Requirement
Please copy out every line of text in the records below, keeping each one unchanged. Leave the picture markers out of your copy.

Provided entries
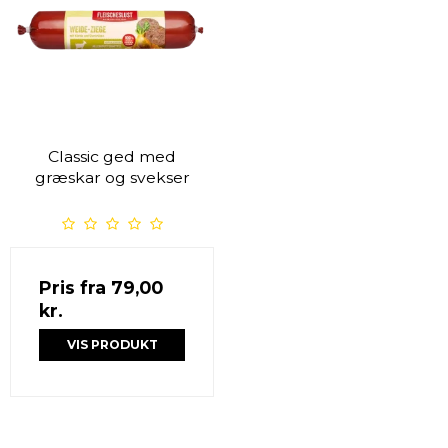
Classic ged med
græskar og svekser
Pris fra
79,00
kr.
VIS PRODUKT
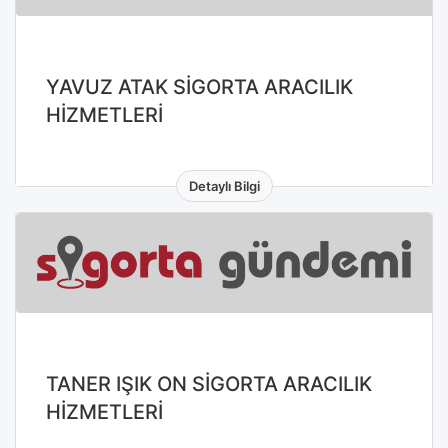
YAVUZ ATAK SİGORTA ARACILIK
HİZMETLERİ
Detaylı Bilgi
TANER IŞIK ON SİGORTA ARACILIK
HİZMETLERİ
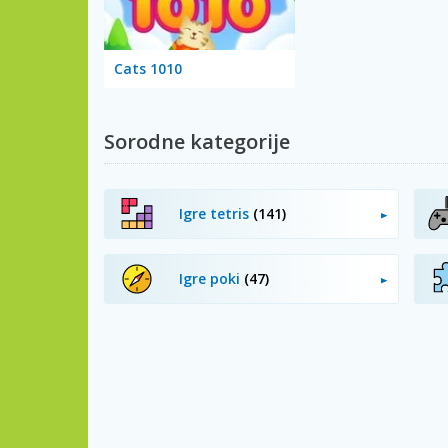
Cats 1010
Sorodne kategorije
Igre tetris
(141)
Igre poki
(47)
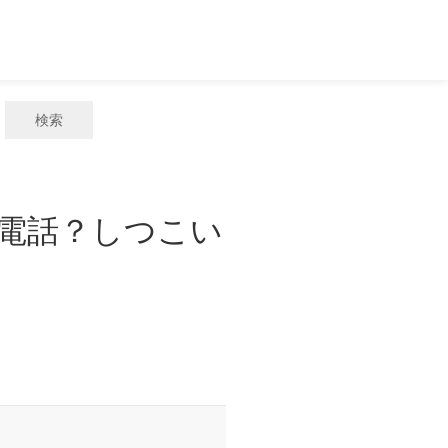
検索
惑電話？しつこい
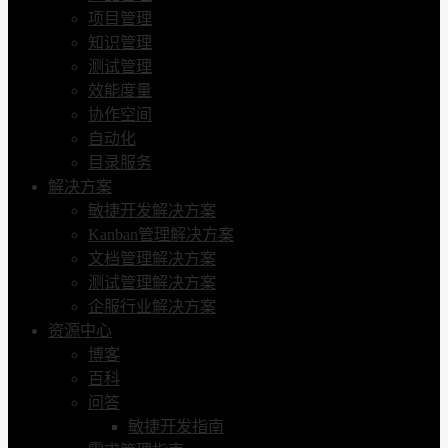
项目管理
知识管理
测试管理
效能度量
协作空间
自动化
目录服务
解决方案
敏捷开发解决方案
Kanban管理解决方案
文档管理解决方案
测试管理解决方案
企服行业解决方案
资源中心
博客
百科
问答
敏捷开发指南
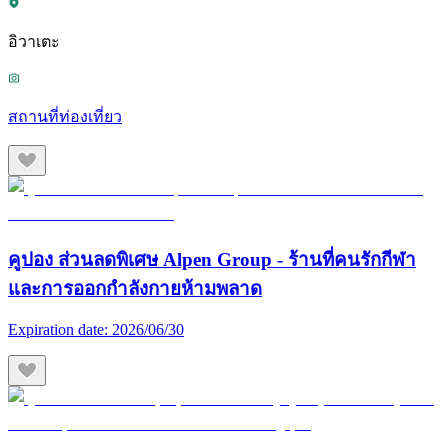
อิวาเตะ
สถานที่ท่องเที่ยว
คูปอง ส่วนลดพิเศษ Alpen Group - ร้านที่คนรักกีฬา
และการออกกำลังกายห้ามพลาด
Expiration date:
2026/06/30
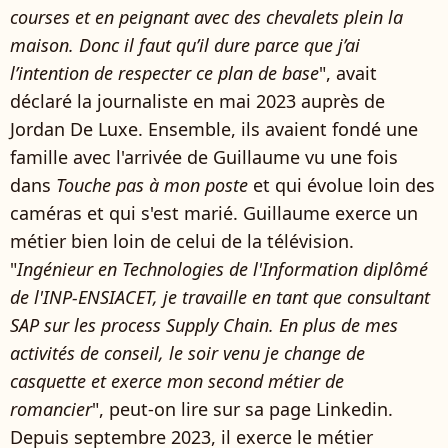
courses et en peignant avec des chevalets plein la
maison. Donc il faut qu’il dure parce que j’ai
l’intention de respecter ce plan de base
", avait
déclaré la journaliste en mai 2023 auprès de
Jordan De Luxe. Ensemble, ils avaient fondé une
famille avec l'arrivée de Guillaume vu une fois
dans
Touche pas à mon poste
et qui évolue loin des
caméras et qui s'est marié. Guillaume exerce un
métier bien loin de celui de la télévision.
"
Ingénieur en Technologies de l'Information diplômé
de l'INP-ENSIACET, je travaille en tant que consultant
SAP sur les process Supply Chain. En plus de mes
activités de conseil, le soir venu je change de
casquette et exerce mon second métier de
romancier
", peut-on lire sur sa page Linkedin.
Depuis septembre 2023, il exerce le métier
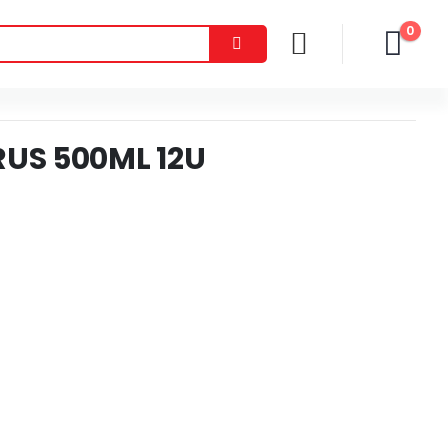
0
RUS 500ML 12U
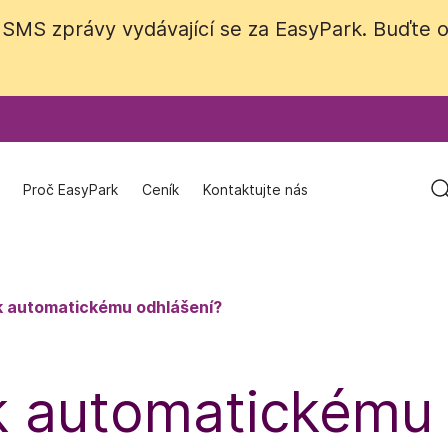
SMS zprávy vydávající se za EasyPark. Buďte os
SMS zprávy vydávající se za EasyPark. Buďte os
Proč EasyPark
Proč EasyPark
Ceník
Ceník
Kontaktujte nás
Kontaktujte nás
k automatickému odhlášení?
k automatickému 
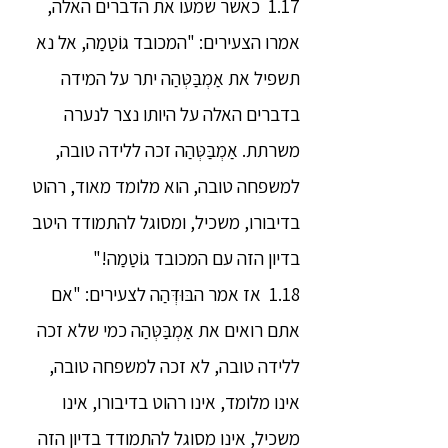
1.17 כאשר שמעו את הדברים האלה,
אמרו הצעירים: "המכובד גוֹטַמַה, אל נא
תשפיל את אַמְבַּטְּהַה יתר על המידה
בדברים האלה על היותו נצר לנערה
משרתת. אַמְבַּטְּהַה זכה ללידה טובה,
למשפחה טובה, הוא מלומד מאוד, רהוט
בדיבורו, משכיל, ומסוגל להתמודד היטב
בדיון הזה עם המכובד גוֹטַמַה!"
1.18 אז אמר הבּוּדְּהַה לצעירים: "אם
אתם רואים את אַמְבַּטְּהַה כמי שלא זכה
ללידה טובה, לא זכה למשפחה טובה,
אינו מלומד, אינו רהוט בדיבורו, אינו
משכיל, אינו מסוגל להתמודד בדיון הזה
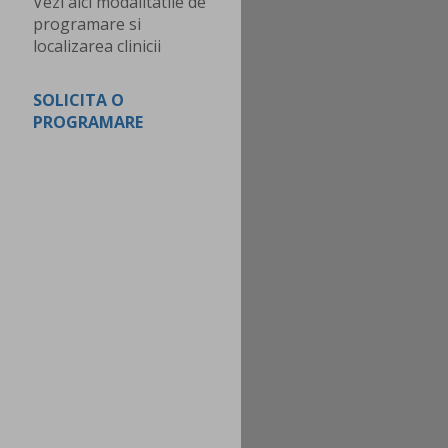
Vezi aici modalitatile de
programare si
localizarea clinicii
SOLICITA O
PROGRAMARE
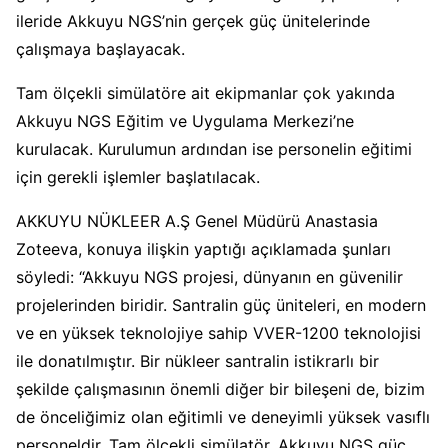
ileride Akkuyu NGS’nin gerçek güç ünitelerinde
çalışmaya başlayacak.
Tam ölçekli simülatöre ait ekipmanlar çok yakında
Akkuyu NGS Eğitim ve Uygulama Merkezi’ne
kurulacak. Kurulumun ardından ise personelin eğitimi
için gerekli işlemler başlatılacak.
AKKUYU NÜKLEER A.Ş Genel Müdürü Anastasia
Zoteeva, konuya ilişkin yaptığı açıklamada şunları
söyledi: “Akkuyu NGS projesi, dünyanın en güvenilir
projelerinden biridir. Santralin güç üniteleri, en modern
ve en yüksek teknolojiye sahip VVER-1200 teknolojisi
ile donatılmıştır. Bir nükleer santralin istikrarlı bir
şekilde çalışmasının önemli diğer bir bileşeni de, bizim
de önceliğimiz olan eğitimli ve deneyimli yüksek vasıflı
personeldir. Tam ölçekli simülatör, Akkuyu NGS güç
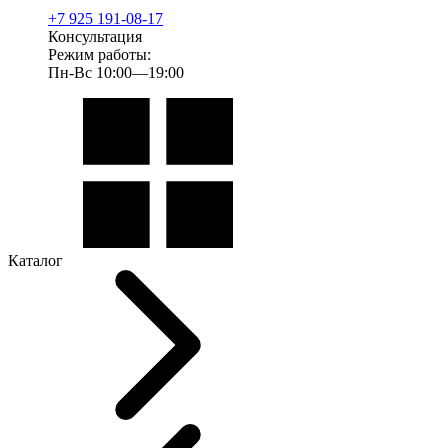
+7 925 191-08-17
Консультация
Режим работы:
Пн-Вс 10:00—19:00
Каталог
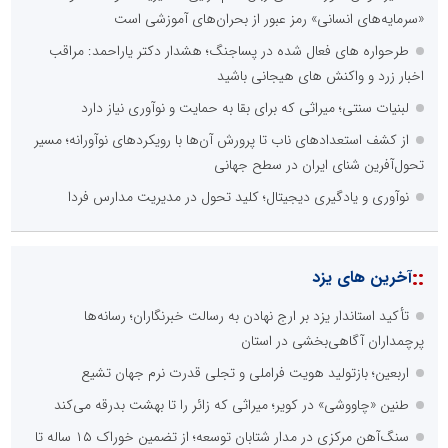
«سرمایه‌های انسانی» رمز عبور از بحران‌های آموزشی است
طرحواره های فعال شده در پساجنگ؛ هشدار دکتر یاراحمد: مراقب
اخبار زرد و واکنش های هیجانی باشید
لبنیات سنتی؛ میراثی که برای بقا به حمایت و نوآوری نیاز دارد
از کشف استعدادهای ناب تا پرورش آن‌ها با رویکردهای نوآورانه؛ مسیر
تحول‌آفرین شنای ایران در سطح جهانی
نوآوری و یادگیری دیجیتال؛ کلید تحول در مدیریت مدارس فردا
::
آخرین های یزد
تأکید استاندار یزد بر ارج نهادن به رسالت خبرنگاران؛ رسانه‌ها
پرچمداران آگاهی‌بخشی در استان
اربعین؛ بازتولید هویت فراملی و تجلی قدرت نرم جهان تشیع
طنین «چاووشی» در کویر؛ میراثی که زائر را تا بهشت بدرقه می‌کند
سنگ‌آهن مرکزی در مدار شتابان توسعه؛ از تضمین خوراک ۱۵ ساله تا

Response to this exercise
Classic ged med
græskar og svekser
Pris fra
79,00
kr.
VIS PRODUKT
YAVUZ ATAK SİGORTA ARACILIK
HİZMETLERİ
Detaylı Bilgi
TANER IŞIK ON SİGORTA ARACILIK
HİZMETLERİ
Cats 1010
Sorodne kategorije
Igre tetris
(141)
Igre poki
(47)
検索
惑電話？しつこい
项目管理
知识管理
测试管理
效能度量
协作空间
自动化
目录服务
解决方案
敏捷开发解决方案
Kanban管理解决方案
文档管理解决方案
测试管理解决方案
企服行业解决方案
资源中心
博客
百科
问答
敏捷开发指南
อิวาเตะ
สถานที่ท่องเที่ยว
คูปอง ส่วนลดพิเศษ Alpen Group - ร้านที่คนรักกีฬา
และการออกกำลังกายห้ามพลาด
Expiration date:
2026/06/30
courses et en peignant avec des chevalets plein la
maison. Donc il faut qu’il dure parce que j’ai
l’intention de respecter ce plan de base
", avait
déclaré la journaliste en mai 2023 auprès de
Jordan De Luxe. Ensemble, ils avaient fondé une
famille avec l'arrivée de Guillaume vu une fois
dans
Touche pas à mon poste
et qui évolue loin des
caméras et qui s'est marié. Guillaume exerce un
métier bien loin de celui de la télévision.
"
Ingénieur en Technologies de l'Information diplômé
de l'INP-ENSIACET, je travaille en tant que consultant
SAP sur les process Supply Chain. En plus de mes
activités de conseil, le soir venu je change de
casquette et exerce mon second métier de
romancier
", peut-on lire sur sa page Linkedin.
Depuis septembre 2023, il exerce le métier
0
RUS 500ML 12U
SMS zprávy vydávající se za EasyPark. Buďte os
SMS zprávy vydávající se za EasyPark. Buďte os
Proč EasyPark
Proč EasyPark
Ceník
Ceník
Kontaktujte nás
Kontaktujte nás
k automatickému odhlášení?
k automatickému 
1.17 כאשר שמעו את הדברים האלה,
אמרו הצעירים: "המכובד גוֹטַמַה, אל נא
תשפיל את אַמְבַּטְּהַה יתר על המידה
בדברים האלה על היותו נצר לנערה
משרתת. אַמְבַּטְּהַה זכה ללידה טובה,
למשפחה טובה, הוא מלומד מאוד, רהוט
בדיבורו, משכיל, ומסוגל להתמודד היטב
בדיון הזה עם המכובד גוֹטַמַה!"
1.18 אז אמר הבּוּדְּהַה לצעירים: "אם
אתם רואים את אַמְבַּטְּהַה כמי שלא זכה
ללידה טובה, לא זכה למשפחה טובה,
אינו מלומד, אינו רהוט בדיבורו, אינו
משכיל, אינו מסוגל להתמודד בדיון הזה
Vezi aici modalitatile de
programare si
localizarea clinicii
SOLICITA O
PROGRAMARE
ileride Akkuyu NGS’nin gerçek güç ünitelerinde
çalışmaya başlayacak.
Tam ölçekli simülatöre ait ekipmanlar çok yakında
Akkuyu NGS Eğitim ve Uygulama Merkezi’ne
kurulacak. Kurulumun ardından ise personelin eğitimi
için gerekli işlemler başlatılacak.
AKKUYU NÜKLEER A.Ş Genel Müdürü Anastasia
Zoteeva, konuya ilişkin yaptığı açıklamada şunları
söyledi: “Akkuyu NGS projesi, dünyanın en güvenilir
projelerinden biridir. Santralin güç üniteleri, en modern
ve en yüksek teknolojiye sahip VVER-1200 teknolojisi
ile donatılmıştır. Bir nükleer santralin istikrarlı bir
şekilde çalışmasının önemli diğer bir bileşeni de, bizim
de önceliğimiz olan eğitimli ve deneyimli yüksek vasıflı
personeldir. Tam ölçekli simülatör, Akkuyu NGS güç
+7 925 191-08-17
Консультация
Режим работы:
Пн-Вс 10:00—19:00
Каталог
«سرمایه‌های انسانی» رمز عبور از بحران‌های آموزشی است
طرحواره های فعال شده در پساجنگ؛ هشدار دکتر یاراحمد: مراقب
اخبار زرد و واکنش های هیجانی باشید
لبنیات سنتی؛ میراثی که برای بقا به حمایت و نوآوری نیاز دارد
از کشف استعدادهای ناب تا پرورش آن‌ها با رویکردهای نوآورانه؛ مسیر
تحول‌آفرین شنای ایران در سطح جهانی
نوآوری و یادگیری دیجیتال؛ کلید تحول در مدیریت مدارس فردا
::
آخرین های یزد
تأکید استاندار یزد بر ارج نهادن به رسالت خبرنگاران؛ رسانه‌ها
پرچمداران آگاهی‌بخشی در استان
اربعین؛ بازتولید هویت فراملی و تجلی قدرت نرم جهان تشیع
طنین «چاووشی» در کویر؛ میراثی که زائر را تا بهشت بدرقه می‌کند
سنگ‌آهن مرکزی در مدار شتابان توسعه؛ از تضمین خوراک ۱۵ ساله تا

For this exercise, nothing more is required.